• **Your goal**: Present every item below as a numbered list, leaving out any blank lines.

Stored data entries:
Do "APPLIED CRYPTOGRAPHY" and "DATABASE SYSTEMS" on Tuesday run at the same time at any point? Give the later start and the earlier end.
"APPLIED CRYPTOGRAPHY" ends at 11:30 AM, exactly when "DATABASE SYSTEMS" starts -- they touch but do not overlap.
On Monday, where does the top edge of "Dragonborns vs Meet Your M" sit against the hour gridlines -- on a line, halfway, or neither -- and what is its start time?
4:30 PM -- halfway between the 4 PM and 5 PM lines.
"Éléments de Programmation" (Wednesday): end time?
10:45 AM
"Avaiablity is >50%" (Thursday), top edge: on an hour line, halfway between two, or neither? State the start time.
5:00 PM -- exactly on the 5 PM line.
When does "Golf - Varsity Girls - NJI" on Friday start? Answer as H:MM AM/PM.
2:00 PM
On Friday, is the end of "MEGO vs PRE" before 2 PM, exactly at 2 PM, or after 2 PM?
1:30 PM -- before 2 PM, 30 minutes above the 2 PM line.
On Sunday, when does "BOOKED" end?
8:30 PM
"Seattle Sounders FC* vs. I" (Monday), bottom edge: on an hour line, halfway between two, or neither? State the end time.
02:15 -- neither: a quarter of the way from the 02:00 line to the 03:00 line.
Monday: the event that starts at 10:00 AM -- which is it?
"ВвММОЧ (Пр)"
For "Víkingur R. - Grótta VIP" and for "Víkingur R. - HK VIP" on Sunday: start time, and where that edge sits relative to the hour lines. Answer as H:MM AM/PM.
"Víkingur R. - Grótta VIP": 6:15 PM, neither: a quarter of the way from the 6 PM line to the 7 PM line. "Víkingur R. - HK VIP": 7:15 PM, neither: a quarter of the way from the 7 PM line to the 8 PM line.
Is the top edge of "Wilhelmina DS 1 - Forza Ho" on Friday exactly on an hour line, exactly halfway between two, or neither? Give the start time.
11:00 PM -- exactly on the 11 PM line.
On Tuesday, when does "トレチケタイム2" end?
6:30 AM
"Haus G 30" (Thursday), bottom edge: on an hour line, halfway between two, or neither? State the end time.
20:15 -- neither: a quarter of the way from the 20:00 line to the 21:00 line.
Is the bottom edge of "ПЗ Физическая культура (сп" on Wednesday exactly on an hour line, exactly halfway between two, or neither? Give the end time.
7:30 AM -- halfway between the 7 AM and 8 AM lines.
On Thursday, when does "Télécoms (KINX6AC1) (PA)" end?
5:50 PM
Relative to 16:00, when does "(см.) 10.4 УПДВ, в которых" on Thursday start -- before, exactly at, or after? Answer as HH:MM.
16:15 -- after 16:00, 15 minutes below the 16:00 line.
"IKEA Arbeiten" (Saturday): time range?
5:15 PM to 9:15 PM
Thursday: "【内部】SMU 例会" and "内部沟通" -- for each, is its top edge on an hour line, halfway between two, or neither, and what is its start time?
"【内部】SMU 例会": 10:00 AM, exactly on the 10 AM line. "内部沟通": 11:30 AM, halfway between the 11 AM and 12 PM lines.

• **Task answer**:
1. Do "APPLIED CRYPTOGRAPHY" and "DATABASE SYSTEMS" on Tuesday run at the same time at any point? Give the later start and the earlier end.
2. "APPLIED CRYPTOGRAPHY" ends at 11:30 AM, exactly when "DATABASE SYSTEMS" starts -- they touch but do not overlap.
3. On Monday, where does the top edge of "Dragonborns vs Meet Your M" sit against the hour gridlines -- on a line, halfway, or neither -- and what is its start time?
4. 4:30 PM -- halfway between the 4 PM and 5 PM lines.
5. "Éléments de Programmation" (Wednesday): end time?
6. 10:45 AM
7. "Avaiablity is >50%" (Thursday), top edge: on an hour line, halfway between two, or neither? State the start time.
8. 5:00 PM -- exactly on the 5 PM line.
9. When does "Golf - Varsity Girls - NJI" on Friday start? Answer as H:MM AM/PM.
10. 2:00 PM
11. On Friday, is the end of "MEGO vs PRE" before 2 PM, exactly at 2 PM, or after 2 PM?
12. 1:30 PM -- before 2 PM, 30 minutes above the 2 PM line.
13. On Sunday, when does "BOOKED" end?
14. 8:30 PM
15. "Seattle Sounders FC* vs. I" (Monday), bottom edge: on an hour line, halfway between two, or neither? State the end time.
16. 02:15 -- neither: a quarter of the way from the 02:00 line to the 03:00 line.
17. Monday: the event that starts at 10:00 AM -- which is it?
18. "ВвММОЧ (Пр)"
19. For "Víkingur R. - Grótta VIP" and for "Víkingur R. - HK VIP" on Sunday: start time, and where that edge sits relative to the hour lines. Answer as H:MM AM/PM.
20. "Víkingur R. - Grótta VIP": 6:15 PM, neither: a quarter of the way from the 6 PM line to the 7 PM line. "Víkingur R. - HK VIP": 7:15 PM, neither: a quarter of the way from the 7 PM line to the 8 PM line.
21. Is the top edge of "Wilhelmina DS 1 - Forza Ho" on Friday exactly on an hour line, exactly halfway between two, or neither? Give the start time.
22. 11:00 PM -- exactly on the 11 PM line.
23. On Tuesday, when does "トレチケタイム2" end?
24. 6:30 AM
25. "Haus G 30" (Thursday), bottom edge: on an hour line, halfway between two, or neither? State the end time.
26. 20:15 -- neither: a quarter of the way from the 20:00 line to the 21:00 line.
27. Is the bottom edge of "ПЗ Физическая культура (сп" on Wednesday exactly on an hour line, exactly halfway between two, or neither? Give the end time.
28. 7:30 AM -- halfway between the 7 AM and 8 AM lines.
29. On Thursday, when does "Télécoms (KINX6AC1) (PA)" end?
30. 5:50 PM
31. Relative to 16:00, when does "(см.) 10.4 УПДВ, в которых" on Thursday start -- before, exactly at, or after? Answer as HH:MM.
32. 16:15 -- after 16:00, 15 minutes below the 16:00 line.
33. "IKEA Arbeiten" (Saturday): time range?
34. 5:15 PM to 9:15 PM
35. Thursday: "【内部】SMU 例会" and "内部沟通" -- for each, is its top edge on an hour line, halfway between two, or neither, and what is its start time?
36. "【内部】SMU 例会": 10:00 AM, exactly on the 10 AM line. "内部沟通": 11:30 AM, halfway between the 11 AM and 12 PM lines.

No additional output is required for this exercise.